Published since 1946
Studying Introduced New England Cottontails Through Genetic Monitoring
As conservationists create hundreds of acres of young forest each year to provide food and cover for New England cottontails, it is becoming increasingly clear that humans will need to help these rabbits find and occupy new areas. One way to do that – and to boost numbers and health of small populations that already exist in the species’ six-state range – is to release captive-bred rabbits into habitat sites. With the Wildlife Management Institute helping to coordinate efforts, state and federal agencies are working to make habitat for and monitor population numbers of this beleaguered native species through a regional restoration effort that also includes a captive breeding element.
In 2013, biologists began taking rabbits that had been used for captive breeding in two zoos and turning them loose in 25 acres of suitable shrubland habitat on the 400-acre Bellamy River Wildlife Management Area (WMA) in southern New Hampshire. There, the New Hampshire Fish and Game Department had been creating and refreshing habitat for New England cottontails and other young forest wildlife for several years. The WMA was one of the last remaining sites in the Seacoast area of New Hampshire that had previously been occupied by New England cottontails. Surveys conducted prior to the release did not detect any New England cottontails still living there.
In a paper published recently in the Wildlife Society Bulletin, “Monitoring a New England Cottontail Reintroduction With Noninvasive Genetic Sampling,” researchers with the University of New Hampshire and New Hampshire Fish and Game report on the outcome of the reintroduction effort after five years, including how rabbits used the habitat and reproduced. Their findings stem from analyzing genetic material gleaned from the animals’ fecal pellets (droppings) recovered in the field during winter, with a dual goal of learning whether the introduced rabbits had reproduced and determining the parentage of wild-born offspring. Biologists also used radiotelemetry to monitor the released animals.
Over five years, conservationists reintroduced 42 rabbits to Bellamy River WMA. Genetic analyses revealed that six of the original or “founder” animals successfully reproduced, as did nine of the 29 offspring that were identified. And it showed that at least one male New England cottontail remained on the site when reintroductions began, with that male siring two offspring.

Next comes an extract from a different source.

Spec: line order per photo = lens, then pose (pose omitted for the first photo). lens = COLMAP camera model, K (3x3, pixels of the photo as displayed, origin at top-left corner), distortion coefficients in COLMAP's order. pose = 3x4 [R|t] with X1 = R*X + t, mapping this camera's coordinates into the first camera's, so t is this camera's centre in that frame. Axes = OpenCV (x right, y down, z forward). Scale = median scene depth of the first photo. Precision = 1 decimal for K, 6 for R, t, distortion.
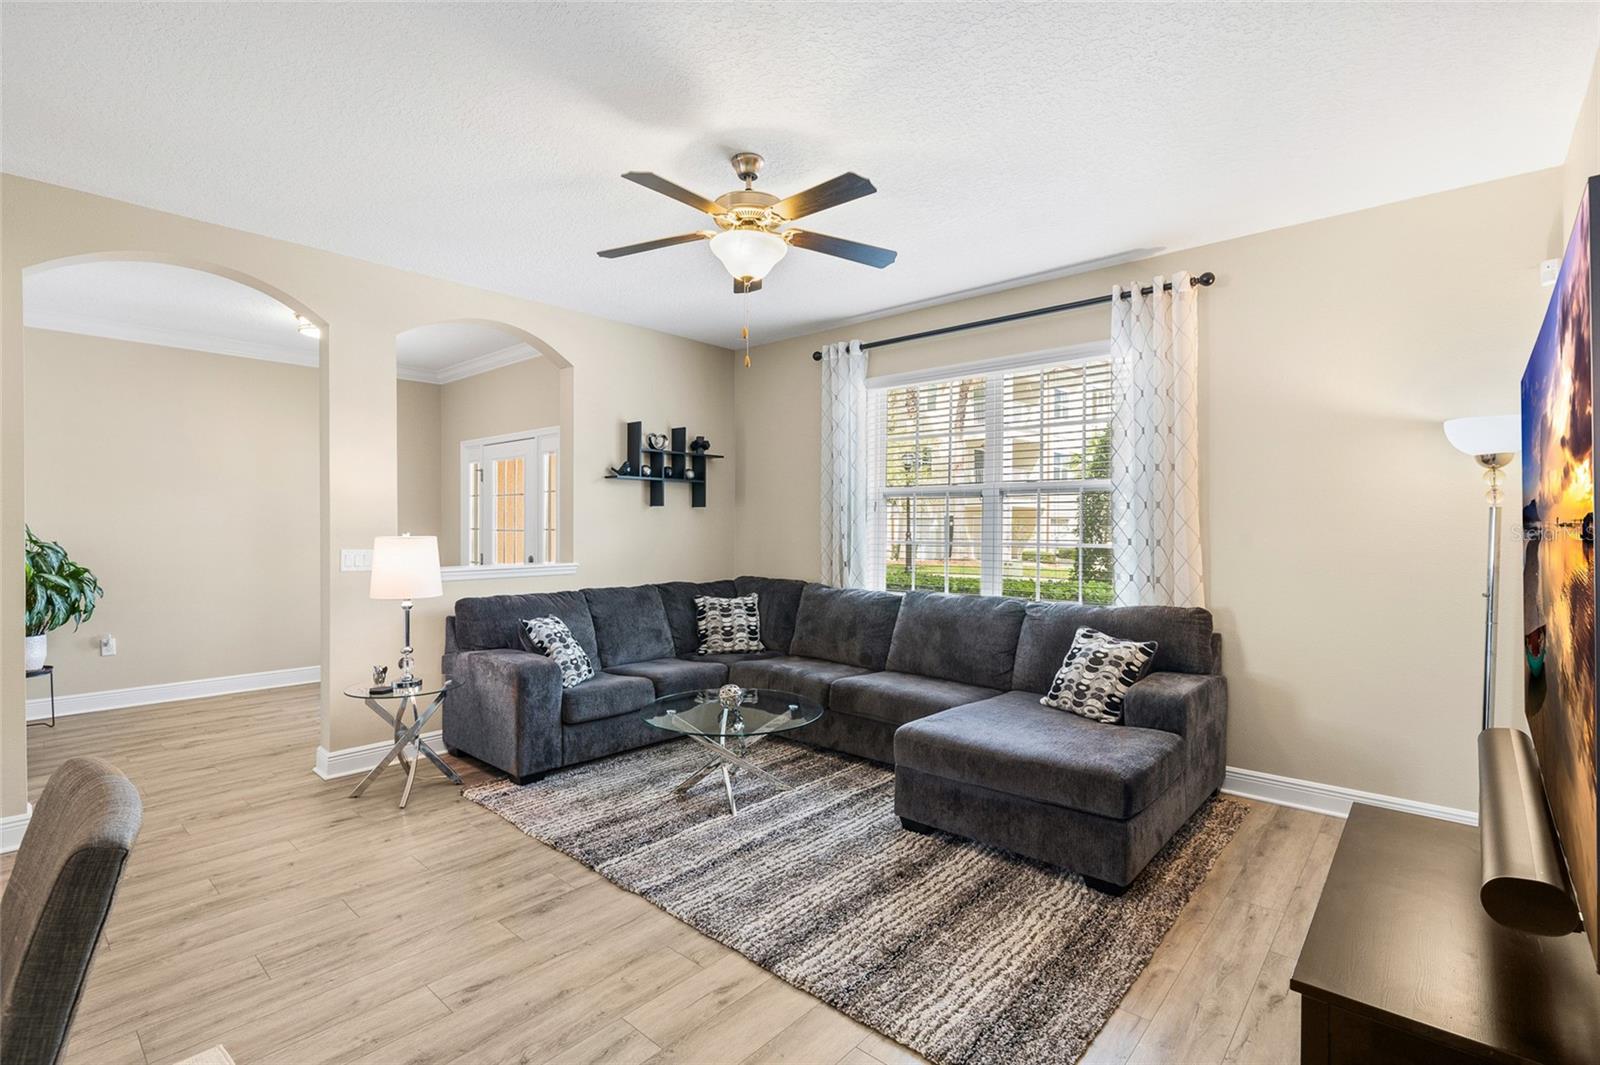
lens RADIAL K [[738.7, 0, 796.3], [0, 738.7, 534.3], [0, 0, 1]] dist [-0.012475, 0.001983]
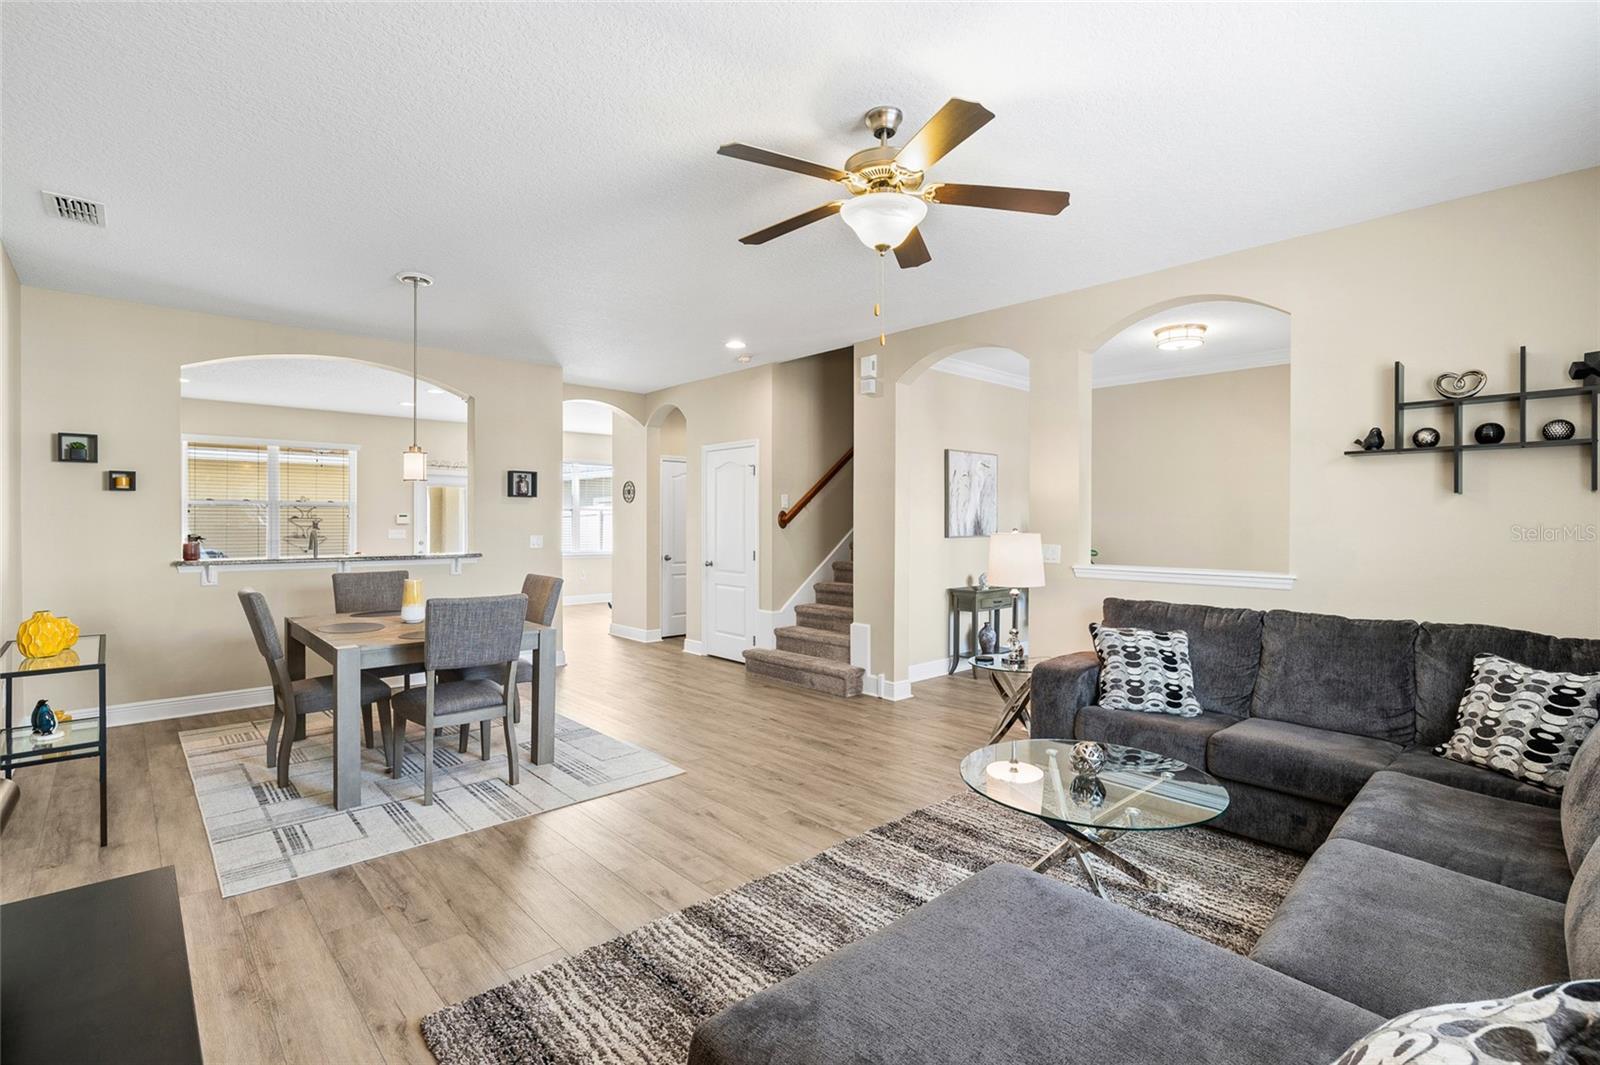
lens RADIAL K [[738.7, 0, 804.0], [0, 738.7, 525.9], [0, 0, 1]] dist [-0.012475, 0.001983]
pose [[-0.093645, 0.003289, -0.995600, 0.646460], [-0.016303, 0.999855, 0.004836, -0.008859], [0.995472, 0.016684, -0.093578, 0.770775]]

The survival of released founders ranged from 75 percent during their first year down to zero percent. Predators were the main cause of mortality, with the greatest percentages of rabbits killed during the first month after they were released and in years when there was heavy late spring snowfall and long-lasting snow cover. The average lifespan of a cottontail in the wild is around 15 months.

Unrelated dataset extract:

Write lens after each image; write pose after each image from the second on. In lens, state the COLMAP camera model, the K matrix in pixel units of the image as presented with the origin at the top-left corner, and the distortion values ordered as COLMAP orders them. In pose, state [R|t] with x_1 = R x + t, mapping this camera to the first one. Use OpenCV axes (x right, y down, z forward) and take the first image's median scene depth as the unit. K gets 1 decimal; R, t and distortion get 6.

The researchers found that five to 12 rabbits were living on the site each year. The number of young that were “recruited,” or matured to become part of the population, ranged from three to nine annually. The population stayed fairly stable for the first three years after reintroductions began in 2013, declined in 2017 (a snowy year), and increased slightly in 2018 after the last release of zoo-bred individuals and following the birth of offspring from rabbits that themselves had been born in the wild to founder parents. Some individuals survived and reproduced over several years. Continued reintroductions of New England cottontails were needed to sustain this small population.
The study documented one rabbit dispersing from the release site to another area of high-quality shrubland habitat 700 meters away within the wildlife management area. The researchers write: “This successful dispersal event and subsequent continued occupancy of the new patch exemplify the potential for this reintroduced population in the longer term to occupy a landscape” through reproduction, as well as movement into areas of good habitat using corridors of equally good habitat that allowed rabbits to move about without being killed by cars or predators.

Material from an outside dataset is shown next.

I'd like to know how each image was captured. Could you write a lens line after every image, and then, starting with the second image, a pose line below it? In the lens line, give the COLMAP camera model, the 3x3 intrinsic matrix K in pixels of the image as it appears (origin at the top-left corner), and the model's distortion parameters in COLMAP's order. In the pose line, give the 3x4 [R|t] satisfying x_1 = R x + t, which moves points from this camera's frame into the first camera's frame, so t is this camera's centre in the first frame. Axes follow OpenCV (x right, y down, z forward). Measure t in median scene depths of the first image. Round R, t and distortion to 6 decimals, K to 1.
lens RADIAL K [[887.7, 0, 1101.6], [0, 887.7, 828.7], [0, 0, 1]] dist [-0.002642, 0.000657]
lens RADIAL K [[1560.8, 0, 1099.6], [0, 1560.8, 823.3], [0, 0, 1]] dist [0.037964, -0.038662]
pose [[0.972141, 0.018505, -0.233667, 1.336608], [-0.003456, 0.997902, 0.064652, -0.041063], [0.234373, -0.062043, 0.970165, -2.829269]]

The researchers point out that annual genetic monitoring through analyzing fecal pellets found in winter lets biologists carry out “adaptive management responses, such as releasing more females after genetic monitoring revealed a male-biased sex ratio” at any given time. The monitoring also lets conservationists add new individuals to expand a population’s genetic diversity and to lessen any negative health outcomes resulting from inbreeding.
They believe that tracking the Bellamy River reintroduction through genetic monitoring “has produced insights to guide further reintroductions of New England cottontails.” They suggest that “expanding existing metapopulations may be more successful than trying to re-establish populations in isolation,” if there are no other rabbits nearby that can supplement the isolated populations through natural dispersal.
They conclude that “Ultimately, reintroduction efforts should aim to restore a self-sustaining metapopulation that includes multiple occupied patches within dispersal distance” (less than 2 kilometers) “in a landscape conducive to dispersal, conditions that historically supported New England cottontail populations and offset local patch extinctions.”
Authors of the paper were Melissa Bauer and Adrienne Kovach of the Department of Natural Resources and the Environment at the University of New Hampshire, and Brett Ferry and Heidi Holman of New Hampshire Fish and Game. Funding came from the New Hampshire Agricultural Experiment Station and New Hampshire Fish and Game.